In future, researchers should consider large-scale robust case-control studies, or prospective observational studies that evaluate lower limb muscle strength and/or balance before and after distal radius fracture, to address current limitations in the evidence base. To facilitate synthesis of results in future systematic reviews, assessments with standardised procedures and units of measurements should be used. Prioritisation of assessments that can be used in clinical environments to enable larger-scale research, without requiring specialist equipment, and where published normative values in healthy populations already exist, should be considered. For clinicians, the results suggest that older adults with distal radius fractures may have impaired lower limb muscle strength and/or balance, compared to controls. Therefore, the available evidence supports current guidelines that recommend older patients presenting with a fall-related distal radius fracture should be assessed for muscle strength and balance deficits as part of a falls-risk assessment [7].

This review has methodological limitations. Relevant studies may have been missed: only studies published since 1990 were eligible and we did not search grey literature. To minimise the risk of missing relevant studies, we screened the reference lists of included studies and relevant systematic reviews. Two reviewers did not extract data independently, but all extracted data was checked by a second reviewer against the published report(s). We used a modified version of the Newcastle-Ottawa scale to appraise case-control studies and case series. The Newcastle-Ottawa scale has been criticised for its poor reliability [54] and attribution of equal weight to individual domains [55], but we are not aware of another appraisal tool that caters for the study designs and outcomes of interest in this systematic review.

With respect to included studies, none assessed participants before and after distal radius fracture, so it cannot be ruled out that reported impairments in case-control studies existed pre-injury. Only 5% of participants with a distal radius fracture in included studies were men and most studies conducted assessments ≥ 6 months after fracture, so findings may not be generalisable to older men or those with a recent distal radius fracture. Where relevant, between group differences were often imprecise or not reported. This has added relevance as we did not conduct a meta-analysis.
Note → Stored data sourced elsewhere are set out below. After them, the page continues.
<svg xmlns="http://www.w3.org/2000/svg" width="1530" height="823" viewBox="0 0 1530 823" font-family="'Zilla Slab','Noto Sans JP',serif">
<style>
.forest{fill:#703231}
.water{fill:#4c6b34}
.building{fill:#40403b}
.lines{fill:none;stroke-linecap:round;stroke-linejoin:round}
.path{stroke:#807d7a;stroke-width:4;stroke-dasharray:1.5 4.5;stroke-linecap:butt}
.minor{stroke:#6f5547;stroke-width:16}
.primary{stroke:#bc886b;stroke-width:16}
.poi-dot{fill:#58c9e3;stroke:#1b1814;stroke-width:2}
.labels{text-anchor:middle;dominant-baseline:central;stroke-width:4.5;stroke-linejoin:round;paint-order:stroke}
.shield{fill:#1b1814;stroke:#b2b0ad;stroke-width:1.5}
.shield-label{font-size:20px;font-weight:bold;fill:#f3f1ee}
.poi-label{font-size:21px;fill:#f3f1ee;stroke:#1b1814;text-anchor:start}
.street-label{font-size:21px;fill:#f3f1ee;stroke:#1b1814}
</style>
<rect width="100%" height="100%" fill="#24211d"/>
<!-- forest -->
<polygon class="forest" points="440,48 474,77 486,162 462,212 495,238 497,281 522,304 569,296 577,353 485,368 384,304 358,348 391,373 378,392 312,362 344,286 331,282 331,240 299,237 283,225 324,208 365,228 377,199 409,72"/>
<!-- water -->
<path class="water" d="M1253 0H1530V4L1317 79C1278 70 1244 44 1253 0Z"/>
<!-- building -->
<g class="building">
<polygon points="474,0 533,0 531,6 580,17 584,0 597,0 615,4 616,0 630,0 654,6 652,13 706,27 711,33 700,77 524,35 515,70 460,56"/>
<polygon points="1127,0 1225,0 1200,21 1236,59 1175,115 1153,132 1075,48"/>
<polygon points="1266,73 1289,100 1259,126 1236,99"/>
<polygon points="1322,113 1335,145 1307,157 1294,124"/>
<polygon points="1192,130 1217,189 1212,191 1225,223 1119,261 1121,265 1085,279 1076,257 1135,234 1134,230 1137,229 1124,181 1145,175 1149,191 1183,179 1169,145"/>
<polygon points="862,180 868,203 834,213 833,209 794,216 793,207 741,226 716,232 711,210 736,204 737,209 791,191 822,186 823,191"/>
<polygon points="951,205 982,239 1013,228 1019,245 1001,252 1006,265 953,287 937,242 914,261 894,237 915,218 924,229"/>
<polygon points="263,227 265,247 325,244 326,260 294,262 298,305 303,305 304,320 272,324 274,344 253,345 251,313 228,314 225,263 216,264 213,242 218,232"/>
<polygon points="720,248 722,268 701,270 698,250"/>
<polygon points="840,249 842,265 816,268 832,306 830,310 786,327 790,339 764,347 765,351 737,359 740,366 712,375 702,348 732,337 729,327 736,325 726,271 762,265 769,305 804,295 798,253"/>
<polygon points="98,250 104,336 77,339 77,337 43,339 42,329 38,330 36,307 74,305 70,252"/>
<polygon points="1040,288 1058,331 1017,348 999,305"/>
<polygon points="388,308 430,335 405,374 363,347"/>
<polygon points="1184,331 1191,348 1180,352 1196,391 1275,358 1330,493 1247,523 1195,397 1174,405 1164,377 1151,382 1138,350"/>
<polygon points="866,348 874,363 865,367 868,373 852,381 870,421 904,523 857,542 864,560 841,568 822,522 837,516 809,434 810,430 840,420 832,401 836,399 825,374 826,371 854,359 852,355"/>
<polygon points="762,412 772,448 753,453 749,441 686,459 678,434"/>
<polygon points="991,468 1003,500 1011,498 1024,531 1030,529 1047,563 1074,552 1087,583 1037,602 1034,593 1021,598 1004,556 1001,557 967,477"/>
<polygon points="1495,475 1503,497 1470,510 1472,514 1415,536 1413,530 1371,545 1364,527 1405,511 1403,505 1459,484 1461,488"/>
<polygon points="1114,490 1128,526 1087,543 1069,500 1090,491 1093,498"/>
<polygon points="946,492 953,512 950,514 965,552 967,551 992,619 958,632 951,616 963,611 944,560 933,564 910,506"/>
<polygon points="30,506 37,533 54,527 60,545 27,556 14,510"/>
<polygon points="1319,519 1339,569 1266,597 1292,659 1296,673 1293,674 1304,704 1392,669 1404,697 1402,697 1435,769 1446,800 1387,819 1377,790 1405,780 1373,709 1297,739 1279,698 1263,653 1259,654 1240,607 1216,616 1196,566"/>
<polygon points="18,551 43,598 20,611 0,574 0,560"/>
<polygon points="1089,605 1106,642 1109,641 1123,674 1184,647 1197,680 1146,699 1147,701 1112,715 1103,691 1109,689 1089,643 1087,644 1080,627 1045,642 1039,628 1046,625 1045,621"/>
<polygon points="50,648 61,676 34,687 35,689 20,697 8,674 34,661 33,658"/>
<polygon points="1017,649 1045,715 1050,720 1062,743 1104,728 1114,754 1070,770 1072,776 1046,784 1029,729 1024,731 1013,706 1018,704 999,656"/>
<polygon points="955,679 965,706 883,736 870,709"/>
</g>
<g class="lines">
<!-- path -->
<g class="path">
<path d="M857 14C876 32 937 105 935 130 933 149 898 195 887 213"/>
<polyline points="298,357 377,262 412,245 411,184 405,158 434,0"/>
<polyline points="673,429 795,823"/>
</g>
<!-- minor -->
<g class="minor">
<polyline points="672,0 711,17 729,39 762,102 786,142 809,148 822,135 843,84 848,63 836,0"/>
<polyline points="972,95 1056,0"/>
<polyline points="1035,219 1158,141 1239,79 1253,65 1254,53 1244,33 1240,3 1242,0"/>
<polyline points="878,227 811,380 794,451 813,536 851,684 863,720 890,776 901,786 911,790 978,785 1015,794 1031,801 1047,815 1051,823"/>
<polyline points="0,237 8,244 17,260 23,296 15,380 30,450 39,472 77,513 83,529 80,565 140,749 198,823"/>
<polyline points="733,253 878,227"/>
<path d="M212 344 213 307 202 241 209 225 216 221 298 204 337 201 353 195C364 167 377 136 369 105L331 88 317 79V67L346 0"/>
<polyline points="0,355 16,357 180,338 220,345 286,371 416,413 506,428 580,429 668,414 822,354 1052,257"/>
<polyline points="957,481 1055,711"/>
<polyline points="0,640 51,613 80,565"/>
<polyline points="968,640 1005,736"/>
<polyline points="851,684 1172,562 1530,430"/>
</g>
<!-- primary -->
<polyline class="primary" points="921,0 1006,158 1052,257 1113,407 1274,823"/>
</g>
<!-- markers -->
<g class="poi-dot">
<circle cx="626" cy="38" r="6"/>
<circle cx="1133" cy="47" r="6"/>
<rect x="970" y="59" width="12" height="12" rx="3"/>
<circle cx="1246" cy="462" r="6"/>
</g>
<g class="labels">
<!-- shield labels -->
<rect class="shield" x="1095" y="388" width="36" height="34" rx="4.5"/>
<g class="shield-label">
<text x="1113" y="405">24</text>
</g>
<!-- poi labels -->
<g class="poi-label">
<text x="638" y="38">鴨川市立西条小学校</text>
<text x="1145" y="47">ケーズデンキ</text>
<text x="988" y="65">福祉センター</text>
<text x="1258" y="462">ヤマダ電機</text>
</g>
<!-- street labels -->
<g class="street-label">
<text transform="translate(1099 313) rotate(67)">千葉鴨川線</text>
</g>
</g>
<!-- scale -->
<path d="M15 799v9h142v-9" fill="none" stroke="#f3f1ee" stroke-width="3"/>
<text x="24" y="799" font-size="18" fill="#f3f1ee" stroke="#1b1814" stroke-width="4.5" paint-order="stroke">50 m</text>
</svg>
Strengths of this systematic review include prospective registration of the systematic review protocol, independent screening of titles and abstracts and full-text reports by two reviewers, and reporting of our methods and search strategy so that this systematic review is reproducible.

Conclusions

Compared to matched control participants, there is some evidence that adults aged ≥ 50 years with a distal radius fracture have impaired lower limb muscle strength and balance, but findings are inconsistent across studies and/or outcome measures. Variability in control participants’ characteristics, study design, study quality, and lower limb muscle strength and balance assessment methods, limited synthesis of results. Given the high prevalence of distal radius fractures and the increased risk of future fractures, falls, and functional decline in older adults after this injury, this remains an area of important clinical concern. Large-scale robust case-control and/or prospective observational studies are needed to address limitations in the current literature. This would inform rehabilitation requirements for these patients. To facilitate synthesis of results in future systematic reviews, future studies should consider using lower limb muscle strength and balance assessments that have standardised assessment procedures and measurement units.